2021年1月から導入される「大学入学共通テスト」では、英語の4技能(聞く・読む・話す・書く)を評価するため、外部の英語資格・検定試験を活用することになりました。これによって、学校での英語の授業はどう変わるのでしょうか。

今も「コミュニケーション能力の育成」重視のはず

まず認識しておかなければならないのは、入試が変わるから授業が変わるのではないということです。
現在の学習指導要領でも、教科(外国語)の目標として「外国語を通じて、言語や文化に対する理解を深め、積極的にコミュニケーションを図ろうとする態度の育成を図り、聞くこと、話すこと、読むこと、書くことなどのコミュニケーション能力の基礎を養う」(中学校)、「外国語を通じて、言語や文化に対する理解を深め、積極的にコミュニケーションを図ろうとする態度の育成を図り、情報や考えなどを的確に理解したり適切に伝えたりするコミュニケーション能力を養う」(高校)と、4技能を使ったコミュニケーション能力の育成を正面に掲げています。

一方、これまでの大学入試センター試験では、マークシート式のため、直接的には「読む」(筆記)、「聞く」(リスニング)の2技能しか評価できませんでした。
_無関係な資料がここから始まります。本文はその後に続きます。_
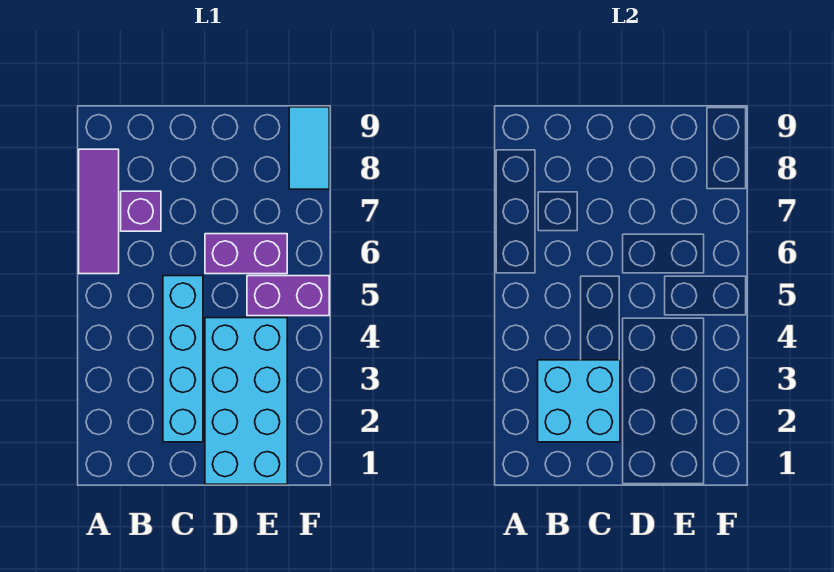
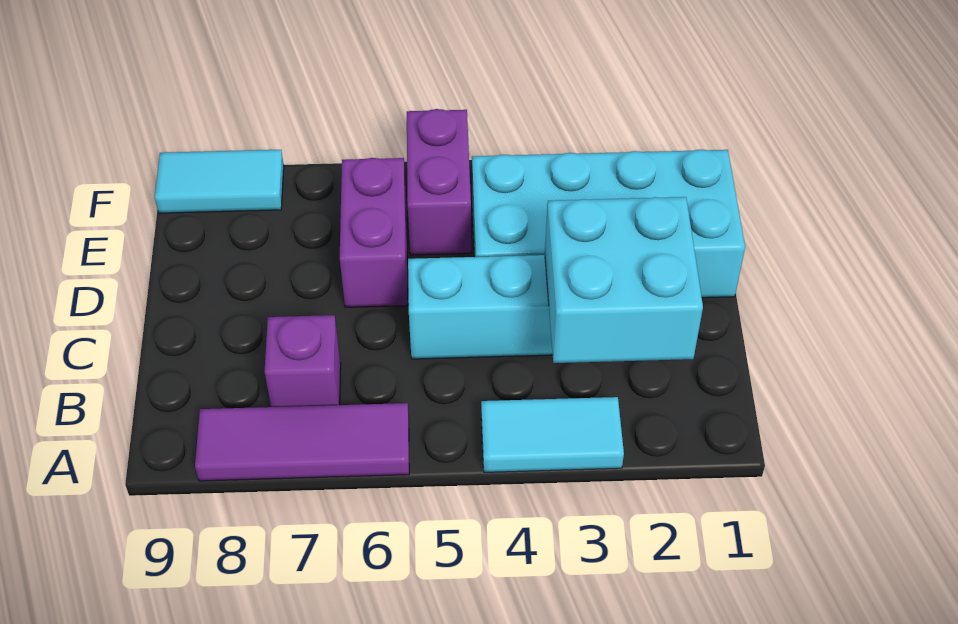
none -> cyan 1x2 tile [481,397,624,472]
各大学の個別試験(2次試験)でも、外国語学部などを除けば、記述式による「読む」「書く」の2技能に限定されることがほとんどです。センター試験でリスニングが導入されたのは2006年1月ですから、保護者世代にとって、英語といえば「読む」「書く」の2技能のことだという印象が強いのではないでしょうか。
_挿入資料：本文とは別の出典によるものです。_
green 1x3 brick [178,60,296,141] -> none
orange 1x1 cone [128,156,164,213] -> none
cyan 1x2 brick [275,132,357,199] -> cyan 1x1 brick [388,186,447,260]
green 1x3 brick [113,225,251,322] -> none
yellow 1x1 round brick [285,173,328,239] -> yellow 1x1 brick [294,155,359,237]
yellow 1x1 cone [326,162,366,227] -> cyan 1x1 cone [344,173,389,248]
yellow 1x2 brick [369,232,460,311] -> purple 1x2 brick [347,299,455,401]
そうした状況に対して文部科学省は、指導要領の改訂のたびに文言を強めながらコミュニケーション能力の育成を強調し、それに伴って学校の先生たちも、英語を使って授業をしたり、英語で会話をする機会を多くしたりする努力を続けてきました。お子さんの英語の授業を参観して、自分たちの時代とはすっかり様子が変わっていることを実感したかたも少なくないことでしょう。